Records for this exercise>
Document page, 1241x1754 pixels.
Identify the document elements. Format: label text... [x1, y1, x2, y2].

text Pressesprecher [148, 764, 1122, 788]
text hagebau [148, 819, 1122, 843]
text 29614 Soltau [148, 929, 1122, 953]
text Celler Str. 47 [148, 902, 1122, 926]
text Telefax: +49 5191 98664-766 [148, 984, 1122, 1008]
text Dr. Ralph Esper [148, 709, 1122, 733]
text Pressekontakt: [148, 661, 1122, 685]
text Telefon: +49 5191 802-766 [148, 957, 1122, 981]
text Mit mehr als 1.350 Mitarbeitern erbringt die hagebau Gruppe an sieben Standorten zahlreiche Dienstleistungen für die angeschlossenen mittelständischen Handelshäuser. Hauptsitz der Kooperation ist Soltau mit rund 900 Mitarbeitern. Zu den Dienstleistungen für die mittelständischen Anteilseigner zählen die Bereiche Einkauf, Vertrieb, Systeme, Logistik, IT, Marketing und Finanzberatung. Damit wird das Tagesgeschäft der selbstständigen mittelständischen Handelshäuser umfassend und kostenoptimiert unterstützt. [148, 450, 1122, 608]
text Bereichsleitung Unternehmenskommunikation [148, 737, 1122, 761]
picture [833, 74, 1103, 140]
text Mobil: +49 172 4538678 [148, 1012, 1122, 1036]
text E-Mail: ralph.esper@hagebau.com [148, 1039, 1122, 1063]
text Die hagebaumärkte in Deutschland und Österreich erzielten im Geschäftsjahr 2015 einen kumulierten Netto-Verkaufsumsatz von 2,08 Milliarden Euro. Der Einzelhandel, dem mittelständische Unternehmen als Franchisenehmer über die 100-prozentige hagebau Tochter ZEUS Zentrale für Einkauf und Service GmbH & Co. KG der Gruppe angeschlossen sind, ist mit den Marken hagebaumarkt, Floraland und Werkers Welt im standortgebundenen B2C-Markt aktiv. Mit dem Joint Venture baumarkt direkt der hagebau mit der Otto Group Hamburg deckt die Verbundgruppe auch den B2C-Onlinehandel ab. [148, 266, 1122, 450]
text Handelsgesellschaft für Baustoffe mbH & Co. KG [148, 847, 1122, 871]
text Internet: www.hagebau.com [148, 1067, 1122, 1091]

Exercise brief>
Restate the full data above, keeping each word intact.

Response>
Document page, 1241x1754 pixels.
Identify the document elements. Format: label text... [x1, y1, x2, y2].

text Pressesprecher [148, 764, 1122, 788]
text hagebau [148, 819, 1122, 843]
text 29614 Soltau [148, 929, 1122, 953]
text Celler Str. 47 [148, 902, 1122, 926]
text Telefax: +49 5191 98664-766 [148, 984, 1122, 1008]
text Dr. Ralph Esper [148, 709, 1122, 733]
text Pressekontakt: [148, 661, 1122, 685]
text Telefon: +49 5191 802-766 [148, 957, 1122, 981]
text Mit mehr als 1.350 Mitarbeitern erbringt die hagebau Gruppe an sieben Standorten zahlreiche Dienstleistungen für die angeschlossenen mittelständischen Handelshäuser. Hauptsitz der Kooperation ist Soltau mit rund 900 Mitarbeitern. Zu den Dienstleistungen für die mittelständischen Anteilseigner zählen die Bereiche Einkauf, Vertrieb, Systeme, Logistik, IT, Marketing und Finanzberatung. Damit wird das Tagesgeschäft der selbstständigen mittelständischen Handelshäuser umfassend und kostenoptimiert unterstützt. [148, 450, 1122, 608]
text Bereichsleitung Unternehmenskommunikation [148, 737, 1122, 761]
picture [833, 74, 1103, 140]
text Mobil: +49 172 4538678 [148, 1012, 1122, 1036]
text E-Mail: ralph.esper@hagebau.com [148, 1039, 1122, 1063]
text Die hagebaumärkte in Deutschland und Österreich erzielten im Geschäftsjahr 2015 einen kumulierten Netto-Verkaufsumsatz von 2,08 Milliarden Euro. Der Einzelhandel, dem mittelständische Unternehmen als Franchisenehmer über die 100-prozentige hagebau Tochter ZEUS Zentrale für Einkauf und Service GmbH & Co. KG der Gruppe angeschlossen sind, ist mit den Marken hagebaumarkt, Floraland und Werkers Welt im standortgebundenen B2C-Markt aktiv. Mit dem Joint Venture baumarkt direkt der hagebau mit der Otto Group Hamburg deckt die Verbundgruppe auch den B2C-Onlinehandel ab. [148, 266, 1122, 450]
text Handelsgesellschaft für Baustoffe mbH & Co. KG [148, 847, 1122, 871]
text Internet: www.hagebau.com [148, 1067, 1122, 1091]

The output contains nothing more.